**PROBLEM STATEMENT**
Copy all lines of the listing that include the string "includegraphics".

----------

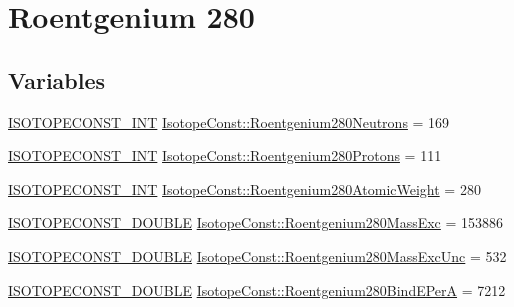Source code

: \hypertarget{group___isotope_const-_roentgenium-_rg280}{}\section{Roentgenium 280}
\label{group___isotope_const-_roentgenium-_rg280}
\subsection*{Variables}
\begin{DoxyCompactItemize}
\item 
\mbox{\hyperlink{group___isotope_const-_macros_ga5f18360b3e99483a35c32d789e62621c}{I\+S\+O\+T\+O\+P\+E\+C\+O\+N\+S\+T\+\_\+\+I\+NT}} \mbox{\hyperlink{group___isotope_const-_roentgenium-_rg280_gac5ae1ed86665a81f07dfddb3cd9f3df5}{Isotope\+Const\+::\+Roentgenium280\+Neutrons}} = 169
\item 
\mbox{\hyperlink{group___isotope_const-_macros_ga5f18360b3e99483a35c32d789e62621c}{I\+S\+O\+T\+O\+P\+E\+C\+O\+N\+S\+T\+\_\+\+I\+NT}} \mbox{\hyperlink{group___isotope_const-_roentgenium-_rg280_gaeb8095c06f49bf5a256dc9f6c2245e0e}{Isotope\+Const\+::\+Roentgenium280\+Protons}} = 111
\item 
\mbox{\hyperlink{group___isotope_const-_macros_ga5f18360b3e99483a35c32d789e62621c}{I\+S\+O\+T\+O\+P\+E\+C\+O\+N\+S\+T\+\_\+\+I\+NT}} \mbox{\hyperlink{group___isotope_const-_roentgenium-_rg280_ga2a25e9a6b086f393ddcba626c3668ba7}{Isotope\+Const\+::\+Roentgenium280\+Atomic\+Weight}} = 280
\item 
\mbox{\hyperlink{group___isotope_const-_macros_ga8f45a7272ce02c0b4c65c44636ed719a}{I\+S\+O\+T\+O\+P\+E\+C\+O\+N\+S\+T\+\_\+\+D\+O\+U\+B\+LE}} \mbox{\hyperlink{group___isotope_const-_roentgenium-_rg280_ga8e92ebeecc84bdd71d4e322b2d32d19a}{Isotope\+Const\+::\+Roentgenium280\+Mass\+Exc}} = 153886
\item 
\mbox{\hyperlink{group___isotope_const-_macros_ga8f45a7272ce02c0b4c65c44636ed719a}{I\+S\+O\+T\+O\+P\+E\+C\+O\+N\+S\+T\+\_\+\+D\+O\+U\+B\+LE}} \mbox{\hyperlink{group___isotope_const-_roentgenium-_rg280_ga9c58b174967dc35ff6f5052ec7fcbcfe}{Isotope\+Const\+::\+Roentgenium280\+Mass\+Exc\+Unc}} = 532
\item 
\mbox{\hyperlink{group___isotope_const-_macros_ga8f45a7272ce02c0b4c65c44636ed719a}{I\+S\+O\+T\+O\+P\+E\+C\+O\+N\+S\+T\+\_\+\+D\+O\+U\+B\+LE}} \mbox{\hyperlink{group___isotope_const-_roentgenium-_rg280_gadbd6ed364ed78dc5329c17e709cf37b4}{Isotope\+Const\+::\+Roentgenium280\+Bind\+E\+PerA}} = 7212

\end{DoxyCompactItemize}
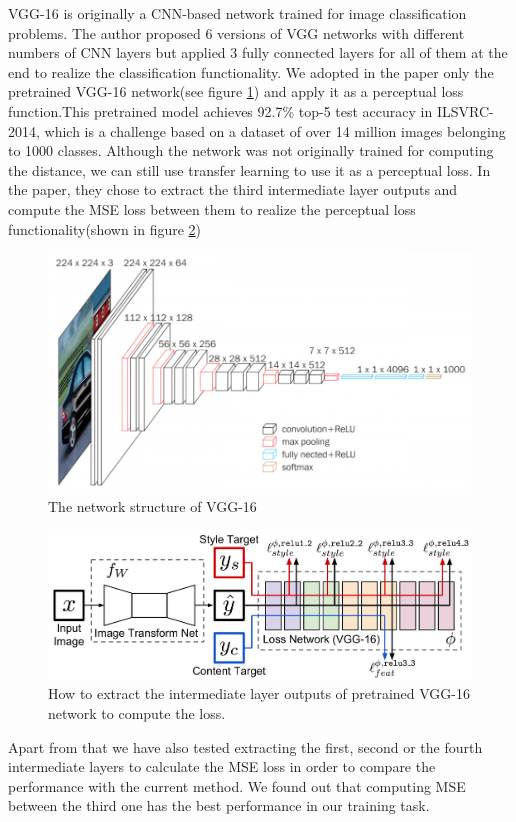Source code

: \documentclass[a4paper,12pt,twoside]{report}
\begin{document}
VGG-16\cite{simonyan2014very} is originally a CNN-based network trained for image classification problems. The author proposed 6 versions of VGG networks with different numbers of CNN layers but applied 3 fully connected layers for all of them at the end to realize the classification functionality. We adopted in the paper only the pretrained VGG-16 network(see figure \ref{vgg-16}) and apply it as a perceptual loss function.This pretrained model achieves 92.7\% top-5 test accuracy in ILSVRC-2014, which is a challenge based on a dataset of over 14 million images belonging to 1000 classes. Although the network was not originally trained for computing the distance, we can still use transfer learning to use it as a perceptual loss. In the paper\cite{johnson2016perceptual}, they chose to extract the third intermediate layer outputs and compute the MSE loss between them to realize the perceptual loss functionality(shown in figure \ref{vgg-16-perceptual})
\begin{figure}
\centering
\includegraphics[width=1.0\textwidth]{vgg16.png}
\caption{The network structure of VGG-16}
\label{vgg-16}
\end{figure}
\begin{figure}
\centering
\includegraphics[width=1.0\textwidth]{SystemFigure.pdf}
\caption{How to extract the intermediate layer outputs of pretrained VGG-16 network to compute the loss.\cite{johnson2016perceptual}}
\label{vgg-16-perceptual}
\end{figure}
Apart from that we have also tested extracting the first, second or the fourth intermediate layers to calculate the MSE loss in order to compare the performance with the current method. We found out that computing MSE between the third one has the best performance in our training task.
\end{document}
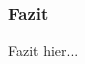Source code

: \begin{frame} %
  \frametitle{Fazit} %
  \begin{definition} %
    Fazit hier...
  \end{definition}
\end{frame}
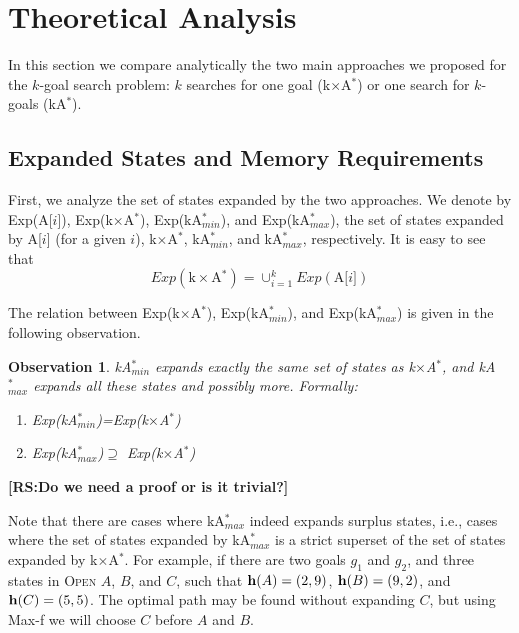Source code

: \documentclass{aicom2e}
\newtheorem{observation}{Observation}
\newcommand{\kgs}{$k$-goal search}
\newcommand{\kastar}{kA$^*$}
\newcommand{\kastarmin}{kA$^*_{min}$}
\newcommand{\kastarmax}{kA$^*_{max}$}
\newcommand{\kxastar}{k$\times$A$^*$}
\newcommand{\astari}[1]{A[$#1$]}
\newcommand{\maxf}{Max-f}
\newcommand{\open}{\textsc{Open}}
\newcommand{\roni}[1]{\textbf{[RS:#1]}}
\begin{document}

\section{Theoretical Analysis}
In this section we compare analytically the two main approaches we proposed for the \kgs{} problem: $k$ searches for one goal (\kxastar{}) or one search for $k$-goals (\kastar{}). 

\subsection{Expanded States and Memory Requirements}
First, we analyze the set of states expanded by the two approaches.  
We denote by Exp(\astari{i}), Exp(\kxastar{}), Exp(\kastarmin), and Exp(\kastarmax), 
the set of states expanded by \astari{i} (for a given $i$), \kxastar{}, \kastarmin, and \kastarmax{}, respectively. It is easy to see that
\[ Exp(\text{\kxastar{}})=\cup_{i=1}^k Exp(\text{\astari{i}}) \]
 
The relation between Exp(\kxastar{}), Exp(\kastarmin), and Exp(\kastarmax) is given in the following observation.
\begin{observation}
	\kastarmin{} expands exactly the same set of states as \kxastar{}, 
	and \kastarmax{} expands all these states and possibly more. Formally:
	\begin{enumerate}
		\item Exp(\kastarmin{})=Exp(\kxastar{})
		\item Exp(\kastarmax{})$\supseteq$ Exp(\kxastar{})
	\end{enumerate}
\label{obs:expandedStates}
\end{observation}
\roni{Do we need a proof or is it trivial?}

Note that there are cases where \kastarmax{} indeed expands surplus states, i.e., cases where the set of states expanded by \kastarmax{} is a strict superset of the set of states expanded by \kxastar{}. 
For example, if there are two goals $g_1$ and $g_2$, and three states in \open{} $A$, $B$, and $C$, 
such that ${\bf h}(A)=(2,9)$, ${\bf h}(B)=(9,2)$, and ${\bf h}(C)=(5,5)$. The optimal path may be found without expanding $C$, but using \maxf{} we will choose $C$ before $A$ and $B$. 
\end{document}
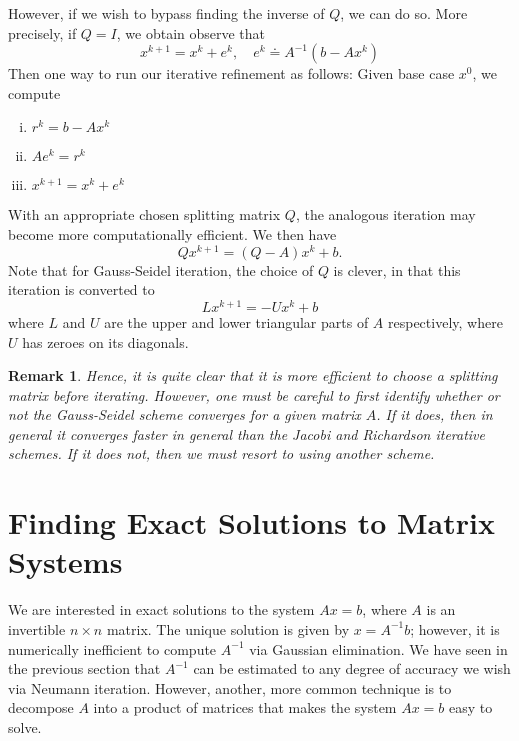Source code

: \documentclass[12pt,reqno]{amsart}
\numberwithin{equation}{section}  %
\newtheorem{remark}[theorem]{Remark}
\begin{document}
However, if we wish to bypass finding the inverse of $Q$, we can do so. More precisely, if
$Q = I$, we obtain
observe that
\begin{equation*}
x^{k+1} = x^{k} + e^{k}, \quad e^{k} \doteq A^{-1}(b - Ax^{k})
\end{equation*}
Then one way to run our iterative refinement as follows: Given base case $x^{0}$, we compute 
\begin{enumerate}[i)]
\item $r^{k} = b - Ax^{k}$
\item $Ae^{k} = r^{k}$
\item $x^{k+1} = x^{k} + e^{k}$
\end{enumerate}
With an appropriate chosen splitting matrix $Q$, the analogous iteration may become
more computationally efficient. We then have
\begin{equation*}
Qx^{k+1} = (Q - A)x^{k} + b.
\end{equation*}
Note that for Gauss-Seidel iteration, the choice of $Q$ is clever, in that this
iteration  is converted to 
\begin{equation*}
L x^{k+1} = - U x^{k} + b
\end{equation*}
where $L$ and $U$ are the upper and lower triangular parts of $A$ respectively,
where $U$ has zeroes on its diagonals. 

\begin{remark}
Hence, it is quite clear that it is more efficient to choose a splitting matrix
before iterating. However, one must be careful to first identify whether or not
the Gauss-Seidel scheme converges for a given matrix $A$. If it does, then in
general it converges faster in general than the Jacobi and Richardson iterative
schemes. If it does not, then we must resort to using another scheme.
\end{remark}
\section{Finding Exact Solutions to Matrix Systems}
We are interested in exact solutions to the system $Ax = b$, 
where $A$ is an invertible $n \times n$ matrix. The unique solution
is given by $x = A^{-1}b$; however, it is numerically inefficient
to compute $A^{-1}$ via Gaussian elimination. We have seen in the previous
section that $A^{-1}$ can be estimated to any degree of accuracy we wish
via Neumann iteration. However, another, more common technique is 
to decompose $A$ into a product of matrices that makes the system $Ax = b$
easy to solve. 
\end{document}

----------

**EXERCISE ANSWER**
\includegraphics[width=1.0\textwidth]{vgg16.png}
\includegraphics[width=1.0\textwidth]{SystemFigure.pdf}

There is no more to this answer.